# Work required
Repeat every entry exactly as given.

# Data extract
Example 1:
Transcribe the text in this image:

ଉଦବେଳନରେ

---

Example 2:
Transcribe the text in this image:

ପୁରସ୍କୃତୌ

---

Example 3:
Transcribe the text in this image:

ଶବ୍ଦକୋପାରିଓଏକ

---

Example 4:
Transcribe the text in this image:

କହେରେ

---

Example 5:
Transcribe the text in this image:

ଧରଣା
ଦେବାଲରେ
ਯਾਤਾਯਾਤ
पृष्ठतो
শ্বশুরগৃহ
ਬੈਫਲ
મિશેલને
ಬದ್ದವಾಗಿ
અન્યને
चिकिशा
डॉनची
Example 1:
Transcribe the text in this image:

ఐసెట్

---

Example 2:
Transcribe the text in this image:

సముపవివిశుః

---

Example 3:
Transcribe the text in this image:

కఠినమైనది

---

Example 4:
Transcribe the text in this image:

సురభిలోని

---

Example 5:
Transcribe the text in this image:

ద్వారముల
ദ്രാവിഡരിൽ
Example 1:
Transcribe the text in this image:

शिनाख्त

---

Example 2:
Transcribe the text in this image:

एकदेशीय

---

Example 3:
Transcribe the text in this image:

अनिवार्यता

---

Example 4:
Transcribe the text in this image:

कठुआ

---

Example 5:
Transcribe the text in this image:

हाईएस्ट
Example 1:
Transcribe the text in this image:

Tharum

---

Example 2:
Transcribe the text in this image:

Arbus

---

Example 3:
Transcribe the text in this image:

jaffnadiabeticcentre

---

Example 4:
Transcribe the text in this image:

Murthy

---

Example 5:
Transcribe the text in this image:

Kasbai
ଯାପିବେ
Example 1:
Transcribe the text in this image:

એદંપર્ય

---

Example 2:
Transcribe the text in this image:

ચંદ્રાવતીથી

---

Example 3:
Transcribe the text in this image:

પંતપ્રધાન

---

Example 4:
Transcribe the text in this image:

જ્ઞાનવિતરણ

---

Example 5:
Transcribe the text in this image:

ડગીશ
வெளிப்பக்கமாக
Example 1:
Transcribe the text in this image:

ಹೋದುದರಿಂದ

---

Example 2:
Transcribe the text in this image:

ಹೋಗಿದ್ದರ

# Answer section
Example 1:
Transcribe the text in this image:

ଉଦବେଳନରେ

---

Example 2:
Transcribe the text in this image:

ପୁରସ୍କୃତୌ

---

Example 3:
Transcribe the text in this image:

ଶବ୍ଦକୋପାରିଓଏକ

---

Example 4:
Transcribe the text in this image:

କହେରେ

---

Example 5:
Transcribe the text in this image:

ଧରଣା
ଦେବାଲରେ
ਯਾਤਾਯਾਤ
पृष्ठतो
শ্বশুরগৃহ
ਬੈਫਲ
મિશેલને
ಬದ್ದವಾಗಿ
અન્યને
चिकिशा
डॉनची
Example 1:
Transcribe the text in this image:

ఐసెట్

---

Example 2:
Transcribe the text in this image:

సముపవివిశుః

---

Example 3:
Transcribe the text in this image:

కఠినమైనది

---

Example 4:
Transcribe the text in this image:

సురభిలోని

---

Example 5:
Transcribe the text in this image:

ద్వారముల
ദ്രാവിഡരിൽ
Example 1:
Transcribe the text in this image:

शिनाख्त

---

Example 2:
Transcribe the text in this image:

एकदेशीय

---

Example 3:
Transcribe the text in this image:

अनिवार्यता

---

Example 4:
Transcribe the text in this image:

कठुआ

---

Example 5:
Transcribe the text in this image:

हाईएस्ट
Example 1:
Transcribe the text in this image:

Tharum

---

Example 2:
Transcribe the text in this image:

Arbus

---

Example 3:
Transcribe the text in this image:

jaffnadiabeticcentre

---

Example 4:
Transcribe the text in this image:

Murthy

---

Example 5:
Transcribe the text in this image:

Kasbai
ଯାପିବେ
Example 1:
Transcribe the text in this image:

એદંપર્ય

---

Example 2:
Transcribe the text in this image:

ચંદ્રાવતીથી

---

Example 3:
Transcribe the text in this image:

પંતપ્રધાન

---

Example 4:
Transcribe the text in this image:

જ્ઞાનવિતરણ

---

Example 5:
Transcribe the text in this image:

ડગીશ
வெளிப்பக்கமாக
Example 1:
Transcribe the text in this image:

ಹೋದುದರಿಂದ

---

Example 2:
Transcribe the text in this image:

ಹೋಗಿದ್ದರ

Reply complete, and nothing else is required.